The party has been enforcing bandas in all the places that Dahal visits. “Dahal is our target because he is the main obstacle to national consensus. So he was and will remain the obvious target of our anti-election activities,” party Vice-chairman CP Gajurel told the Post. Dahal played a crucial role in the formation of the technocratic government led by Chief Justice Khil Raj Regmi and in the decision to deploy the Army for election security. “Dahal is the prime target of the 33-party alliance,” he said. It was Dahal who proposed a non-partisan government during the UCPN (Maoist)’s seventh general convention in Hetauda, said Gajurel.
The party imposed a general strike in Chitwan on Saturday, while western districts were shut on Friday to disrupt Dahal’s pre-scheduled trip. Some fringe parties in the 33-party alliance have reservations about the CPN-Maoist ’s one-sided decision to zero in attacks on Dahal. They have said there should be equal attacks on all the leaders of the major parties including the Nepali Congress and the CPN-UML since they have “equal role in sidelining them from the election process”. Khagendra Makhim, general secretary of the Federal Democratic National Forum—an umbrella organisation of Limbu, Rai and Tamang parties—said his party’s anti-election activities are targeted at the entire ‘four-party political syndicate’, not only Dahal. “They are equally responsible for the current political crisis and our struggle is against the syndicate itself. It’s incorrect to target just an individual where there is a fault in the whole system,” said Makhim.
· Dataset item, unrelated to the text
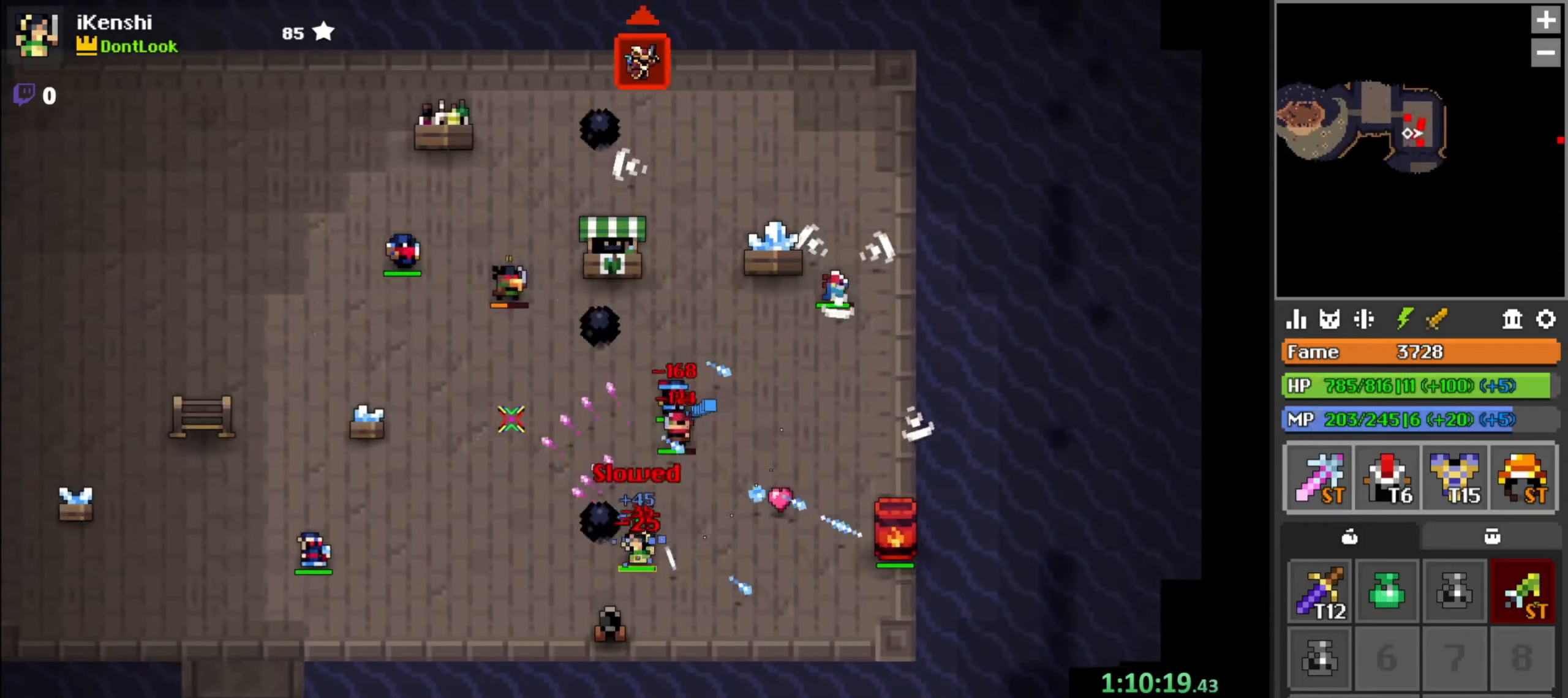
{"keys": ["a", "w"], "mouse": ["left"], "events": [[500, "w", "down"]]}
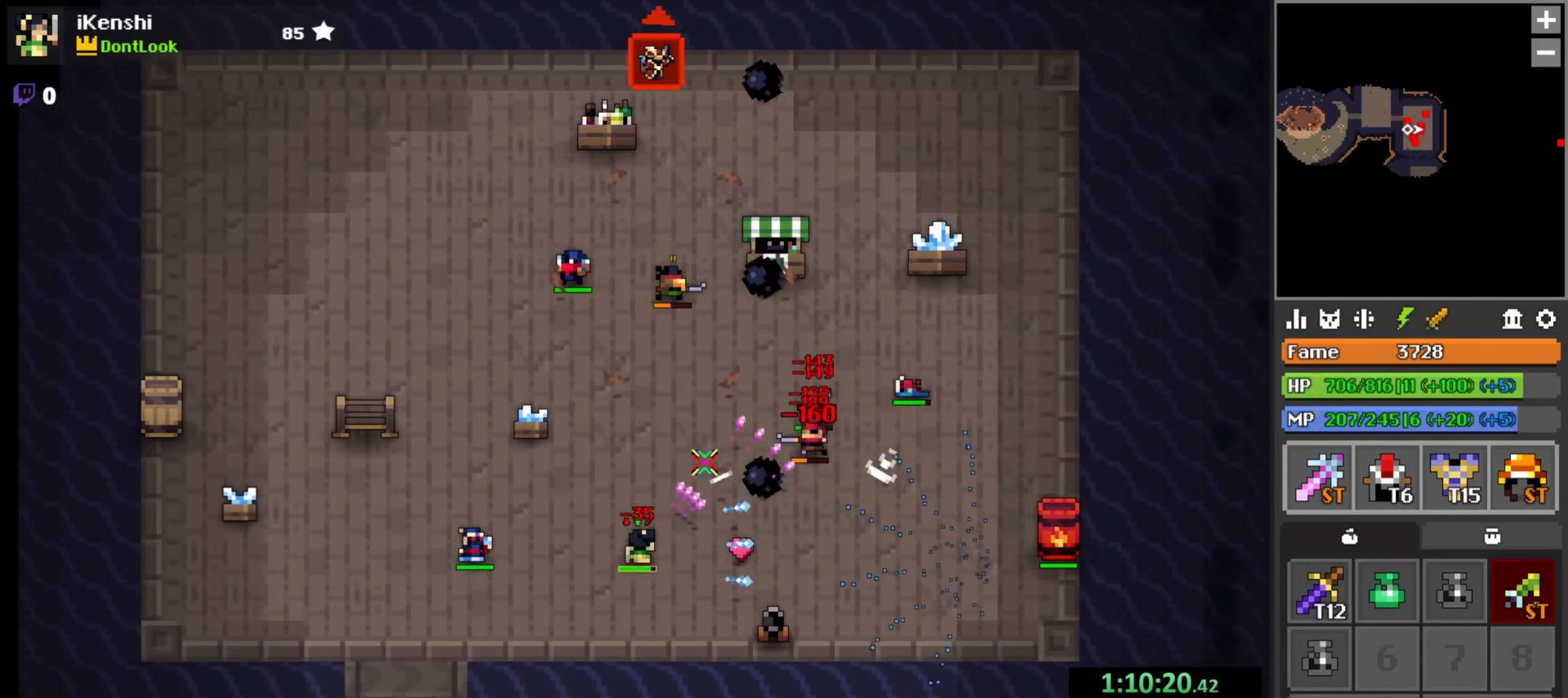
{"keys": ["a"], "mouse": ["left"], "events": [[233, "w", "up"], [317, "w", "down"], [400, "w", "up"]]}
Pasang Sherpa of the Social Democratic Party said the confrontation between the poll-opposing forces and election candidates is inevitable but the CPN-Maoist should not use the protest as a matter of personal enmity against an individual. Despite the protest, CPN-Maoist leaders said, there have been efforts to settle the crisis politically. Sources said that the party’s top leadership is in talks with the government and the major parties to defer the polls and seek other possibilities.